File photo by Dean Moses

Frank R. James, the alleged gunman who terrorized commuters in a Brooklyn subway station last month, pleaded not guilty Friday to federal charges that include terrorism and acts of violence against a mass transportation system.

James, who stands accused of injuring 23 people during the April 12 mass shooting in Sunset Park’s 36th Street subway station, was arraigned before a federal judge on May 13 on charges including one count of committing or attempting to commit an act of terrorism or other violence against a mass transportation system, and one count of discharging a firearm during a crime of violence.

The native Bronxite, 62, pleaded not guilty to both charges Friday, and faces life behind bars if convicted of the top count. James, who has grown a beard since the start of his pretrial detention, confidently answered questions posed to him by the presiding judge, William Kuntz, about his competence to stand trial, and when asked how he was doing, replied “pretty good.”

The suspect allegedly got on the Manhattan-bound N train at Kings Highway early that Tuesday morning, donning a disguise as a construction worker. When the train pulled into 36th Street station just before 8:30 am, he put on a gas mask, pulled canisters out of his bag that filled the subway car with smoke, and fired 33 shots at terrified straphangers. Ten victims suffered gunshot wounds, but all survived the attack thanks to quick thinking by heroic transit workers.

Dramatic footage from the scene showed smoke billowing out of the train car as coughing riders ran out and wounded commuters hobbled onto the platform, with blood stains covering the ground.

Straphangers stumble out of a smoke-filled train at the 36th Street station on April 12.Will B. Wylde via Twitter

Authorities later said that James got off the train and boarded an R train on the other side of the platform alongside some of his victims. He apparently rode it one stop north to 25th Street station where he slipped away and out of the underground transit system, according to NYPD Chief of Detectives James Essig.

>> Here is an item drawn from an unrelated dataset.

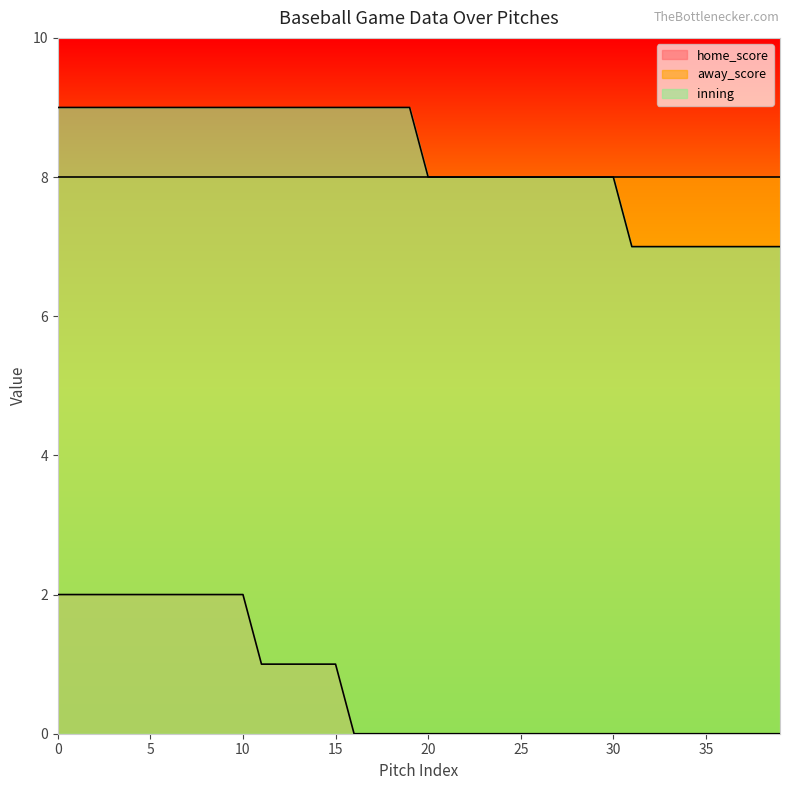

How many data points in inning are less than 9?

20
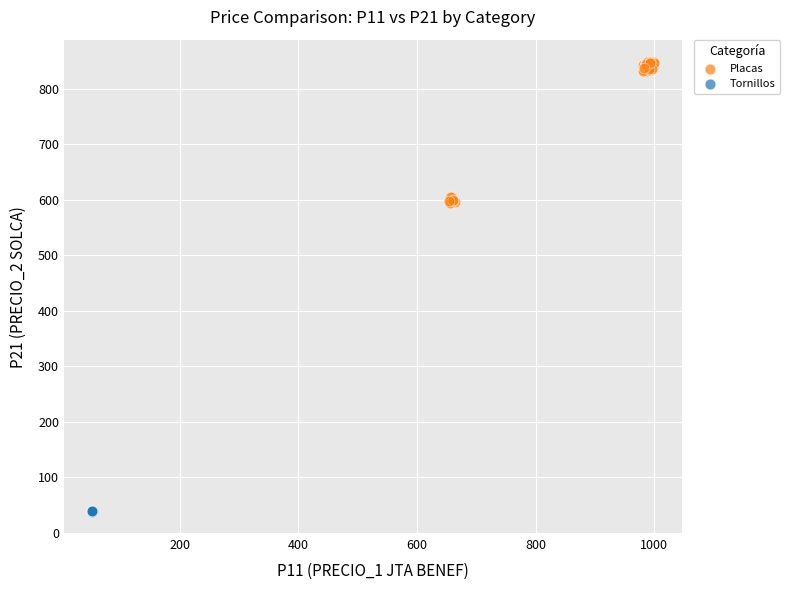

Which series has the widest spread of Y values?

Placas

Cops cuffed James, 62, in the East Village after a more-than-30-hour manhunt. James allegedly called the police on himself from an East Village McDonald’s and was apprehended nearby. He was first arraigned on terrorism charges on April 14, and indicted by a grand jury on May 6.

James’ motive for the bloodbath remains unclear, but prior to the attack, he kept an active YouTube presence where he posted videos often featuring bizarre rants under the alter ego “Prophet of Doom.” In his videos, where he often discussed racism and various conspiracy theories, he sometimes threatened to shoot people and commit violent acts, and called out Mayor Eric Adams by name, calling himself a “victim” of the city’s mental health system.

“Mr. Mayor, I’m a victim of your mental health program,” James said in a YouTube tirade. His channel has since been removed from the website.

James is being held at the Metropolitan Detention Center — not far from his alleged crimes — without bail, and is set to return to court on July 25.

His defense attorney, Mia Eisner-Grynberg of the Federal Defenders, declined to comment on the plea outside the courthouse on Friday afternoon.